The conditions have many producers bracing for a tough harvest amid a drought that has swept across 71% of the nation’s winter wheat growing areas. The U.S. Department of Agriculture this week estimated a 25% decline in US winter wheat production “primarily on sharply reduced Hard Red Winter production,” a variety preferred by Kansas growers.

That forecast helped send wheat prices up by the daily trading limit on Tuesday—a surge that had some wheat buyers on the crop tour “sweating bullets,” according to Kansas Wheat chief executive officer Justin Gilpin. He said the market move was unexpected, as the stress that fields have been under is no secret.

“We all expected to see drought-stressed wheat, lower yields and stuff that we’ve been talking about for the last couple of weeks,” Gilpin told crop scouts on Tuesday night during a recap of the tour’s first day of inspections. “So basically, I feel like we confirmed today some of the concerns in the market.”

In this environment, it’s not surprising that insurance adjusters have been a common topic on the tour.

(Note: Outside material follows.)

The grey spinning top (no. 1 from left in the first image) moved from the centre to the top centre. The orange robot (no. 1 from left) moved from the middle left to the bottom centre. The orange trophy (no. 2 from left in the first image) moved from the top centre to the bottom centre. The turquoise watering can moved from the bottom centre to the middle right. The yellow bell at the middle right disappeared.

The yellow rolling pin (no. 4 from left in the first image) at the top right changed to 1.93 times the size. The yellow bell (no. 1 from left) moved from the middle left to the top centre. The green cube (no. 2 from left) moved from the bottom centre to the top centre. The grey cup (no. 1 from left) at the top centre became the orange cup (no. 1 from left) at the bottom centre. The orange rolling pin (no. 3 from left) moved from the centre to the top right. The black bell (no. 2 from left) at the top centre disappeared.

Gary Millershaski, who produces wheat in Kearny County, said he had a crop adjuster out last week, and now plans to graze cattle on all but one or two of the fields he had evaluated. He blamed the lack of rain and the heat.

“As soon as we get the cattle off, then they will be fallowed,” Millershaski said, adding that he will wait for rain before planting those fields again. “We have to build up moisture before we can ‘roll the dice’ again.”

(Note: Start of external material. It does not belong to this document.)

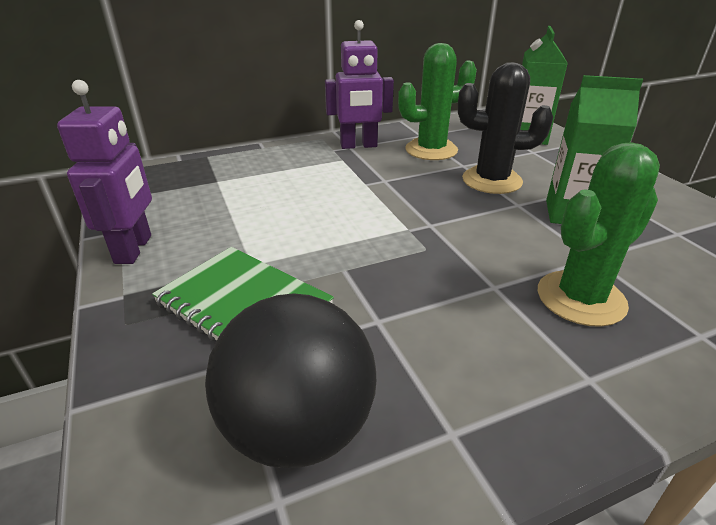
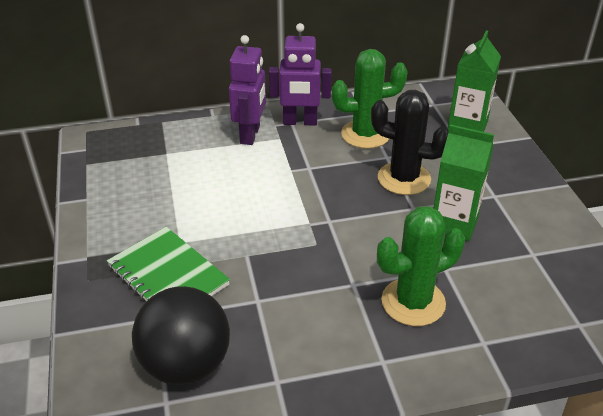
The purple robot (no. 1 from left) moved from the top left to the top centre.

At Dean Stoskopf’s farm in central Kansas, the best wheat field is the one he was able to fertilize with nitrogen and phosphate he bought before prices jumped because of the Iran war. But another field—nourished only by the nitrogen left by last year’s alfalfa crop—withered without moisture.

“If you get out in the field, you’ll see big cracks,” Stoskopf told crop scouts. “When it doesn’t rain, there isn’t much you could do.”

Son-in-law Josh Debes said the family will probably call the insurance adjuster about the withered field, which won’t yield a harvest.

In Rice County, Don Miller eyed one of his wheat fields, watching as wind rippled through the shorter-than-normal stalks. While Miller said he is hopeful he can still eke out 25 to 30 bushels per acre here, the continuing dryness in the area isn’t helping.

“I’ve shut the planter off,” Miller said. “I should be planting soybeans right now but there’s no moisture to bring it up.”

Vance Ehmke, who grows wheat for seed, said that between fields eaten up by wheat streak mosaic and the drought, he’s worried that the crop about to be harvested is no better than chicken feed.

“It’s a nightmare out there,” he said. “You don’t know whether you’re coming or going with this weather.”